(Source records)
----

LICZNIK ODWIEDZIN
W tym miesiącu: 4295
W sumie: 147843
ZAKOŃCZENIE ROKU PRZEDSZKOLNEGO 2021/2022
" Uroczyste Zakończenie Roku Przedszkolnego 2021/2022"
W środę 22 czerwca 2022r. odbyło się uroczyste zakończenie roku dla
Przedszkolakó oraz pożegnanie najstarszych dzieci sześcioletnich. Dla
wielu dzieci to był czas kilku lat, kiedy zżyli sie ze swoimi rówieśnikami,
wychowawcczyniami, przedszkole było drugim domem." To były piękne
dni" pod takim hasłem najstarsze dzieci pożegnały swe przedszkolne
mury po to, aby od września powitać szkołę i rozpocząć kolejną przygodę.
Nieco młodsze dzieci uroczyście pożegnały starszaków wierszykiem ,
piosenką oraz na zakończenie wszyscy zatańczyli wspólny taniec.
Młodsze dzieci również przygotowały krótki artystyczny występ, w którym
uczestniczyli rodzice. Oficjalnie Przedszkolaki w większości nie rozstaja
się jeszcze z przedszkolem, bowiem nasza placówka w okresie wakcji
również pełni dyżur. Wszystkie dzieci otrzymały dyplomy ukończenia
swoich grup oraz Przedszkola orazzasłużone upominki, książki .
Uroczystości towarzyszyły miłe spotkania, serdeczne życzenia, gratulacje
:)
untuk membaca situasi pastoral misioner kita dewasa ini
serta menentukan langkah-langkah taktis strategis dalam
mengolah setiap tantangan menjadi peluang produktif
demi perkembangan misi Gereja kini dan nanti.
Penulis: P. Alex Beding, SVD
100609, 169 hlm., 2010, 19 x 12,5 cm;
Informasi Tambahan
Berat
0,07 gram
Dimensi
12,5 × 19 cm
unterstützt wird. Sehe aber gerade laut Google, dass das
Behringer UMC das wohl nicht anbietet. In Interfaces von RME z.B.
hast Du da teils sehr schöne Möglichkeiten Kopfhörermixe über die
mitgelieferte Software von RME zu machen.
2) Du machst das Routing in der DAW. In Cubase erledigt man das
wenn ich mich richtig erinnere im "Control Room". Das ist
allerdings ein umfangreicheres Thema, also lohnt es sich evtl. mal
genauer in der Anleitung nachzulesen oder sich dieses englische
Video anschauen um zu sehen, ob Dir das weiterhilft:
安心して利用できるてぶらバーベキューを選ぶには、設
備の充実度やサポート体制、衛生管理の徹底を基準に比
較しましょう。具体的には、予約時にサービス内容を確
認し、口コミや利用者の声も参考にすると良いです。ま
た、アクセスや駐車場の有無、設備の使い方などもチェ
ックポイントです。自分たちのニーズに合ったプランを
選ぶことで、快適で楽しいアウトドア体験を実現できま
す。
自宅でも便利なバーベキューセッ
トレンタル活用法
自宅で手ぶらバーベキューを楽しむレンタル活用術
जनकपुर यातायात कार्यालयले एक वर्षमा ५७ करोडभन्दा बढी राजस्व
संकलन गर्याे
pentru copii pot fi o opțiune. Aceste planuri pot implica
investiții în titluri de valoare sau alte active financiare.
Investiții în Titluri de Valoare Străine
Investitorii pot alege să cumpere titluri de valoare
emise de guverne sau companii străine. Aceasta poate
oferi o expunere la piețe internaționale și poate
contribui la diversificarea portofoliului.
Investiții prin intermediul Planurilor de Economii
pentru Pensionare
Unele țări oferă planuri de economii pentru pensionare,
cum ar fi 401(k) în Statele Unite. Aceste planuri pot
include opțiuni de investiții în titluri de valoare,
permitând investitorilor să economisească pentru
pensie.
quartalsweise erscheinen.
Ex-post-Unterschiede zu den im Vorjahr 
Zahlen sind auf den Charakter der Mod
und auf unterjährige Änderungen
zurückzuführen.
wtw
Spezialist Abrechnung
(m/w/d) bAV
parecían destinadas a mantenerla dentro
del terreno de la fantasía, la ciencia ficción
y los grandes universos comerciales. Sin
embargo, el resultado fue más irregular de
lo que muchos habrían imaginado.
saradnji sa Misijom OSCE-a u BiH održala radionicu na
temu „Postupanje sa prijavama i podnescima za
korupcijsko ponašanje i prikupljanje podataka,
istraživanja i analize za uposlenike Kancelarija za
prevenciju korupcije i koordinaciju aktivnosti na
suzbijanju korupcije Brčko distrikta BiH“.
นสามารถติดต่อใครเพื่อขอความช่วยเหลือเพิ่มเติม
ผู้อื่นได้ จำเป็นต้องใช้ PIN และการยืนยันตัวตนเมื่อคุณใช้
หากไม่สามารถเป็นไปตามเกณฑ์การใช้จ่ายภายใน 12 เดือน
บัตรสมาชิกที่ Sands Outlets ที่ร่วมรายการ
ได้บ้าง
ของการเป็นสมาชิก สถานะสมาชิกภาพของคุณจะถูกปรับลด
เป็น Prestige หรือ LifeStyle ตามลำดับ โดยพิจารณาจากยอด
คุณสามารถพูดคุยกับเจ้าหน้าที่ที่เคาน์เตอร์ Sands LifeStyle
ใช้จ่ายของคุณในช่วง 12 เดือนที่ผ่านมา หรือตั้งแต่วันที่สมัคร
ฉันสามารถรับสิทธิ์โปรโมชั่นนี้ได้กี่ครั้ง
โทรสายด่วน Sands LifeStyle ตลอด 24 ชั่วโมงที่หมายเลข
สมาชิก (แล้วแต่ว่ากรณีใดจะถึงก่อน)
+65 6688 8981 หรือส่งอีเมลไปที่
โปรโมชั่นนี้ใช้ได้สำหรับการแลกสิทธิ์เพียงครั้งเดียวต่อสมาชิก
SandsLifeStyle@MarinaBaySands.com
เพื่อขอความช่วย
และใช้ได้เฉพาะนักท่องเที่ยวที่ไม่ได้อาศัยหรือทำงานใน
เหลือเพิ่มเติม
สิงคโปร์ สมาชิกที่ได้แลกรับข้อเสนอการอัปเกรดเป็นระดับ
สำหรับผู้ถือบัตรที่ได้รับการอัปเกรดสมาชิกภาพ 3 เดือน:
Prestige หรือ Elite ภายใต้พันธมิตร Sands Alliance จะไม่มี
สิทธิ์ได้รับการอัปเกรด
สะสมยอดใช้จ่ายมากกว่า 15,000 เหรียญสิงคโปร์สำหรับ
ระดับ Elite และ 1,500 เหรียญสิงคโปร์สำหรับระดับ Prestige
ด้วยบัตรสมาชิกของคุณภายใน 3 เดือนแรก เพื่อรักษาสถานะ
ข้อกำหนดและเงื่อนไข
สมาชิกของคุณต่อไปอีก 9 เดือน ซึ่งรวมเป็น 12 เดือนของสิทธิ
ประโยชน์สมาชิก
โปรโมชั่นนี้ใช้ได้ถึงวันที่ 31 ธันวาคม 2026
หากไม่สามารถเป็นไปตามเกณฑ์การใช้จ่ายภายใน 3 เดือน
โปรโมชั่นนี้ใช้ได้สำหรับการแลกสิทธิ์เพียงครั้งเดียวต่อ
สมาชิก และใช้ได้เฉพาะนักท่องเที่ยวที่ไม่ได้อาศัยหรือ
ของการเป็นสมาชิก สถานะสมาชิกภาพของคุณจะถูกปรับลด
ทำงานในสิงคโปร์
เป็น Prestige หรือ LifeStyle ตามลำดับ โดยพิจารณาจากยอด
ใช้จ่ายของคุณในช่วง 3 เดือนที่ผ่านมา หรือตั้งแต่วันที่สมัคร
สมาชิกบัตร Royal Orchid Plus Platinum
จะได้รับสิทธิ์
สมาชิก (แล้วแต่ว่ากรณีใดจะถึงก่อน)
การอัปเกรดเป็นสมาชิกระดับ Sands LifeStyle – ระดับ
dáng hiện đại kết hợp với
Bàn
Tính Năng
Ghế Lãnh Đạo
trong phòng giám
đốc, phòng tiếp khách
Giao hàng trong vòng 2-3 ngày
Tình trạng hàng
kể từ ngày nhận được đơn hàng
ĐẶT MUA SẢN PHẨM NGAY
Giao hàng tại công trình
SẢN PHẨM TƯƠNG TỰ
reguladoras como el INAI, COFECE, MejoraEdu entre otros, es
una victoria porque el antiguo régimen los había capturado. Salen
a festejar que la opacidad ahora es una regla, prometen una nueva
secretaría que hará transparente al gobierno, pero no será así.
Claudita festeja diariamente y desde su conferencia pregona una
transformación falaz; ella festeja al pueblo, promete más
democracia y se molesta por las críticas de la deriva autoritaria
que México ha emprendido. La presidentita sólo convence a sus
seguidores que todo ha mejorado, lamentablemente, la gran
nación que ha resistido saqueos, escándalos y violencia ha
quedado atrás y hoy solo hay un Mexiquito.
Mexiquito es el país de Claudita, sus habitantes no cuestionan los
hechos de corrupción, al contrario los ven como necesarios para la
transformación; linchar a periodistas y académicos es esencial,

----

• _Aim of the exercise_
Apply a filter for "บการอ" to the entries and show each line that passes.

• _Solution to the exercise_
สำหรับผู้ถือบัตรที่ได้รับการอัปเกรดสมาชิกภาพ 3 เดือน:
สิทธิ์ได้รับการอัปเกรด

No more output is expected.